Editor's note: Boxer Oscar de la Hoya is an Olympic gold medallist and former 10-time world champion in six weight divisions and president of Golden Boy Boxing. Watch Oscar de la Hoya on CNN Newsroom Wednesday at 10 a.m. ET.
(CNN) -- I will never forget my recent USO tour to Kuwait and Iraq.
At first, I was embedded with the 36th Infantry Division in Iraq, a group from the Texas Army National Guard. Sgt. 1st Class John Harris was responsible for my protection on my first evening. Harris, accountable for 20 or so soldiers, is on his third tour to Iraq and believes in his mission and his commitment to his country.
He introduced me to his son, who had recently been deployed to Iraq and joined the same unit Harris commanded. I could tell he was moved and filled with pride having his son with him.
He told me he loved spending time with him, but admitted that when their base is under fire, it is difficult for him to maintain his role as unit commander without his mind flashing to his son and his well-being for a moment.
As I sat and listened to Harris' story, I began to truly understand the meaning of sacrifice. As a father, I imagined what life would be like to be with my own son in this environment. In less than 24 hours, I would leave the 36th Infantry Division and take off in a Blackhawk helicopter to the next of eight bases. Meeting Harris was just one of the countless encounters I will never forget.

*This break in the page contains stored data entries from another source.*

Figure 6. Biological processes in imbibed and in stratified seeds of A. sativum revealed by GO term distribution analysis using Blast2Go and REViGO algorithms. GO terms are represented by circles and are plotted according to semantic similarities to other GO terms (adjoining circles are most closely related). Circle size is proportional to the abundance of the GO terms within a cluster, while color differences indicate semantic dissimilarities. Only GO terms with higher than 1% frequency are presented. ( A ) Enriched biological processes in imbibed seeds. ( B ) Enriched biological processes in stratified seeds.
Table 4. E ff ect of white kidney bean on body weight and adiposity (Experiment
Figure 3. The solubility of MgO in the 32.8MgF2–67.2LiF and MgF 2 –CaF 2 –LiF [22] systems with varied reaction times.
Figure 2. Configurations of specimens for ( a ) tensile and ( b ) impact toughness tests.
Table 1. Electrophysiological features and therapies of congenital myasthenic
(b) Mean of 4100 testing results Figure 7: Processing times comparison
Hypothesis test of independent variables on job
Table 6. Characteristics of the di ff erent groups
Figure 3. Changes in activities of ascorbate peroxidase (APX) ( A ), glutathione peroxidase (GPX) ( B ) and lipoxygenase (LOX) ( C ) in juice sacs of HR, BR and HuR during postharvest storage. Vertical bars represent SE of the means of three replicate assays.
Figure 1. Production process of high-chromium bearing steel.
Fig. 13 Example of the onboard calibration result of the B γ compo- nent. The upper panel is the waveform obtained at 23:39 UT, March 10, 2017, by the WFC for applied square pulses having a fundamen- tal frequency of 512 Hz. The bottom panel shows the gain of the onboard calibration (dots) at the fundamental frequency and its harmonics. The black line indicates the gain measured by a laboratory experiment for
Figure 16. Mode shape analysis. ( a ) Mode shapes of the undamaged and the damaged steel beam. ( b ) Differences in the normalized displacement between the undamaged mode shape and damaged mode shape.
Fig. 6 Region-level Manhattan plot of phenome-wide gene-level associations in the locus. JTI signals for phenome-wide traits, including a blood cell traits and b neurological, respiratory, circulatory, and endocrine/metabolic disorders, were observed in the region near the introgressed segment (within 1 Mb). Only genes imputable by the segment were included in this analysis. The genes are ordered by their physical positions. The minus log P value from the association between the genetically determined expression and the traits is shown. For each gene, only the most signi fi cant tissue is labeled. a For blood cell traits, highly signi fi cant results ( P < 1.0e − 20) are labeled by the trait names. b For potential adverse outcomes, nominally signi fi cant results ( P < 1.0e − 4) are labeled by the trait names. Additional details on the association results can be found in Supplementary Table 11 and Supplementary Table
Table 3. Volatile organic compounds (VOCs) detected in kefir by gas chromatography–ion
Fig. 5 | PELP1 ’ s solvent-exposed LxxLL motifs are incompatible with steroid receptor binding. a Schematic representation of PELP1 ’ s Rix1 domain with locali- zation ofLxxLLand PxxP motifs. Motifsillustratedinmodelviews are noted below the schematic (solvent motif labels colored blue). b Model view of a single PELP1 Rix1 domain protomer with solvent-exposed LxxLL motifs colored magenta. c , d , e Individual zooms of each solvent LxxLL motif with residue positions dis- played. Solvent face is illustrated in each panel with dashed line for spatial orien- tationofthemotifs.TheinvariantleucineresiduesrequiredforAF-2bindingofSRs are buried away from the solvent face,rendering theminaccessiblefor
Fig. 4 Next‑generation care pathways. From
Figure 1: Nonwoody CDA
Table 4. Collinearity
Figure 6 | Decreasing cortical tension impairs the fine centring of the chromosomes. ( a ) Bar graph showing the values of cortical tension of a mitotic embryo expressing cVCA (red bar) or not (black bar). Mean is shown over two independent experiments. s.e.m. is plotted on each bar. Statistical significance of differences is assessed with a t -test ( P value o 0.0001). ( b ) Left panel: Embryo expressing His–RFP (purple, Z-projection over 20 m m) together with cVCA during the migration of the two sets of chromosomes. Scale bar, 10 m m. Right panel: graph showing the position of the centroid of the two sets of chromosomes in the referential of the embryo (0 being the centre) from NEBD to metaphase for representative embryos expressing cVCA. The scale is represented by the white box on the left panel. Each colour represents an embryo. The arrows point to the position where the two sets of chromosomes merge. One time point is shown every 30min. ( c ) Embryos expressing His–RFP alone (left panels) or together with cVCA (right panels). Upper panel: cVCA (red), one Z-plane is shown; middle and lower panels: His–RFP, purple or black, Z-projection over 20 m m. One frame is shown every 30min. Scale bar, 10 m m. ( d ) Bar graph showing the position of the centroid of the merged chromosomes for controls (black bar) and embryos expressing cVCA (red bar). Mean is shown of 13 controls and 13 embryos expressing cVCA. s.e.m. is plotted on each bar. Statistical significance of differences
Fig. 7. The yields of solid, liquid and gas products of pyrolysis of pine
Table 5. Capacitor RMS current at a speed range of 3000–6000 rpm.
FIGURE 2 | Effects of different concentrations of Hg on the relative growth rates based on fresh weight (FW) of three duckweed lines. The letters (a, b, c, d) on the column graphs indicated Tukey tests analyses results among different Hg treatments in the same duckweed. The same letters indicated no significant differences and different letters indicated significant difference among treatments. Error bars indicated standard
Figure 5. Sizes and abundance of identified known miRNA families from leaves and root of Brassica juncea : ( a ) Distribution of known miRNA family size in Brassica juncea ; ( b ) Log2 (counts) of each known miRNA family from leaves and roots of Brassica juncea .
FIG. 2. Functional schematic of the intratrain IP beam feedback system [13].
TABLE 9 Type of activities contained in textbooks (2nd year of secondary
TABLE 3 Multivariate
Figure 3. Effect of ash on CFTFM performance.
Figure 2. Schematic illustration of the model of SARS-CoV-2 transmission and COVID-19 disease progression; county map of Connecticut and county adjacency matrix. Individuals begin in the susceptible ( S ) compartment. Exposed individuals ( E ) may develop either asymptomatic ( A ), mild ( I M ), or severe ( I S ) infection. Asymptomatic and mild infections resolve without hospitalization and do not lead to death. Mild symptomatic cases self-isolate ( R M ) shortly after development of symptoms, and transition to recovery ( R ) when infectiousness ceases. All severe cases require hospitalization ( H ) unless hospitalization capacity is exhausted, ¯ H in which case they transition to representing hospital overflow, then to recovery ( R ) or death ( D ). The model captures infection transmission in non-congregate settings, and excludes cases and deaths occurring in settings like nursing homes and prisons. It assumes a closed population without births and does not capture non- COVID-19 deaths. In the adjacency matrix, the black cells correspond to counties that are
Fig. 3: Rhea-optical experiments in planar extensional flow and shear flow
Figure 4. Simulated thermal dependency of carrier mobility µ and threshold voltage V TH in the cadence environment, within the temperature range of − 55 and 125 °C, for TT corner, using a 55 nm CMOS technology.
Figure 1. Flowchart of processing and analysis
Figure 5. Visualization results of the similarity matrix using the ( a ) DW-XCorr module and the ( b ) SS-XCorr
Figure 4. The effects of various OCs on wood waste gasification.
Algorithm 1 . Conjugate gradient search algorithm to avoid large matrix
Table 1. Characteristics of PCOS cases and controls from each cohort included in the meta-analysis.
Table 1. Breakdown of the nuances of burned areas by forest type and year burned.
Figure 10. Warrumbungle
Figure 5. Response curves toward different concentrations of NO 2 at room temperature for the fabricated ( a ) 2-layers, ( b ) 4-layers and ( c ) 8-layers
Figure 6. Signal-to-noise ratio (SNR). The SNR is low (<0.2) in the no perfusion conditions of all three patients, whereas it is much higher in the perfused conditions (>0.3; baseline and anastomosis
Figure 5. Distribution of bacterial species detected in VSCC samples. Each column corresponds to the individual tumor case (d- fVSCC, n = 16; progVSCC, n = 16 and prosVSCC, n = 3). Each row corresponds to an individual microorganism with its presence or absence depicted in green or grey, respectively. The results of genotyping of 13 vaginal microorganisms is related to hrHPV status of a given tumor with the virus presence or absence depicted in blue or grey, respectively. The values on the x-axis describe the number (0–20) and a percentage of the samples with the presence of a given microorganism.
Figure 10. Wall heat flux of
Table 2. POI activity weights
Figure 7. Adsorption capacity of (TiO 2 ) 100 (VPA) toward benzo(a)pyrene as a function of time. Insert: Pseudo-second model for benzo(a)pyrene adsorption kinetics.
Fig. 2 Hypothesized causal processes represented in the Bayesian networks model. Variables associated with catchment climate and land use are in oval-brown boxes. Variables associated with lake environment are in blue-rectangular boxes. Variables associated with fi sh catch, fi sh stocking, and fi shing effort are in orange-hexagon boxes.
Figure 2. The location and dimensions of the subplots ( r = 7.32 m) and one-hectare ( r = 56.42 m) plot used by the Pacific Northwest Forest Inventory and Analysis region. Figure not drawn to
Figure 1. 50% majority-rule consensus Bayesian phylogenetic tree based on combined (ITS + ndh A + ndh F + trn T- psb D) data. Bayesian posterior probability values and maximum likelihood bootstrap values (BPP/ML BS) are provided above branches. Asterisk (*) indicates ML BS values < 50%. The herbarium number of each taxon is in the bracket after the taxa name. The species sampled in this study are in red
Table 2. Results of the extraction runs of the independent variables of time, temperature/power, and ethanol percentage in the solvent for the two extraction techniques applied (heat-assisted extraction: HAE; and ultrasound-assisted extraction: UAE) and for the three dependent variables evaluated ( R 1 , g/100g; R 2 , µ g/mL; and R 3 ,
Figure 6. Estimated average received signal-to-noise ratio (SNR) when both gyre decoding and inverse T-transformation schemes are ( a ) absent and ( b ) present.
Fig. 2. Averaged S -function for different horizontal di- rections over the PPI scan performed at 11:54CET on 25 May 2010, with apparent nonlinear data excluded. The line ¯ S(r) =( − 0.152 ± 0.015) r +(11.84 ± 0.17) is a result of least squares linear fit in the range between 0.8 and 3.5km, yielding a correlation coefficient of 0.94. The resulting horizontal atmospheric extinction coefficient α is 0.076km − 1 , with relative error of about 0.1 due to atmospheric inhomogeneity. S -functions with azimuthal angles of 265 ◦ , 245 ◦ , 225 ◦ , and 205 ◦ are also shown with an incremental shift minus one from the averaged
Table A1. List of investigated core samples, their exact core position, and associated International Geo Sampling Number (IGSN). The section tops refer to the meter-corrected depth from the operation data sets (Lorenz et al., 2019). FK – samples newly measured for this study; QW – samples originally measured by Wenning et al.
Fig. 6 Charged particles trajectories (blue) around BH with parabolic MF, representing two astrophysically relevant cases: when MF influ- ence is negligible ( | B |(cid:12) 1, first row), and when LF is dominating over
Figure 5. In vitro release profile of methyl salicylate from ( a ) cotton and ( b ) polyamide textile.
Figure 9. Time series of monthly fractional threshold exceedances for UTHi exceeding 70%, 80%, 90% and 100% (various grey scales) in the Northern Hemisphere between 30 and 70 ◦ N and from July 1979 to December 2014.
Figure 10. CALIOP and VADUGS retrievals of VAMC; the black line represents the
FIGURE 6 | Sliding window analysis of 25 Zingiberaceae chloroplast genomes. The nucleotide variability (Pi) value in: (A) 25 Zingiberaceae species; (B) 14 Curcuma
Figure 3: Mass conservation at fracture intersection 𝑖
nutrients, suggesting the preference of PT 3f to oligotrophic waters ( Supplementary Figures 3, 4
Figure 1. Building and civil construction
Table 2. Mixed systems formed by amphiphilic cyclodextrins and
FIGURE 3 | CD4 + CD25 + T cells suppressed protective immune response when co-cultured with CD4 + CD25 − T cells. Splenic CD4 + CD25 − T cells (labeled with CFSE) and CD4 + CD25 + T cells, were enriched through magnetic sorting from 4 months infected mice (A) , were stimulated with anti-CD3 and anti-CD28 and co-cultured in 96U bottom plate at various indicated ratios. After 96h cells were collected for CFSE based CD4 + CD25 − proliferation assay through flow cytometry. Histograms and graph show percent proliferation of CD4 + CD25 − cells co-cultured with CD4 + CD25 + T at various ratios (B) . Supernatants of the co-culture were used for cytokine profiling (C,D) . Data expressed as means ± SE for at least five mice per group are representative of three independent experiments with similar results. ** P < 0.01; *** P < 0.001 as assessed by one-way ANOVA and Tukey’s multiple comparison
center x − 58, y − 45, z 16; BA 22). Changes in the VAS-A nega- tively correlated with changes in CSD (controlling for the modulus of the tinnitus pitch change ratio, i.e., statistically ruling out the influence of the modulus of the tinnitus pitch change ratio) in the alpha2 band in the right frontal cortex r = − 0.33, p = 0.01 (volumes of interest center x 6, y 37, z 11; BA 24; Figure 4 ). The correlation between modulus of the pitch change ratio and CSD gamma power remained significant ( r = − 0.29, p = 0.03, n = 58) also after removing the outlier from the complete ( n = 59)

I had asked to go to the most dangerous parts of the country, to visit with troops who might not get as much attention as others. In Basra, our camp had been shelled by insurgents. I could hear explosions in the distance, but felt safe under the protection of our brave men and women.
At Camp Justice, I was given the honor of awarding medals to soldiers being promoted in the ranks. Eating with the troops and sitting and listening to their stories was incredibly rewarding. We talked sports, many asking about my most recent fights against Floyd Mayweather and Manny Pacquiao. Some had enlisted in the Army, while others were citizen soldiers from the National Guard deployed to Iraq, putting their jobs and family lives on hold. They were upbeat, positive and no one had anything negative to say about the job. Most were on their second tours of duty.
Near the end of my USO tour, I was embedded with troops from the 1st Battalion, 7th Field Artillery Regiment. Before my departure, the unit's commanding officer pulled me aside. He had a favor to ask.
Just months before, one of the soldiers in the unit had been killed by a homemade bomb while on patrol. The soldier was a native of California, where I was born, raised and live. He told me the soldier's grieving family had been forced to move on with their lives, and asked if I would consider contacting them directly to let them know I had been with their son's unit and had seen where he lived during his tour of duty.
I was honored. I'm working with USO and Army officials to arrange an introduction. When we hear about soldiers killed abroad, it does not hit home. We don't think about their families. It is important we take a moment to reflect each day about those serving our country.
I have represented our country, not on the battlefield, but in the ring, by winning a gold medal at the 1992 Olympics. After my fight I returned home to friends and family. After the USO tour, I also got to come home. Our troops do not have the same luxury. They return to work each day to face the same dangers as the day before. Their bravery and dedication deserve our attention. They allow us to live freely and safely in our country.
My trip changed my life. Shaking thousands of hands around the Middle East, putting on boxing clinics in Kuwait and Iraq, giving back in the smallest of ways, rewarded me in ways knockouts in the ring never could. These military men and women are without a doubt our nation's finest. They deserve our admiration and more of it.
The opinions expressed in this commentary are solely those of Oscar de la Hoya.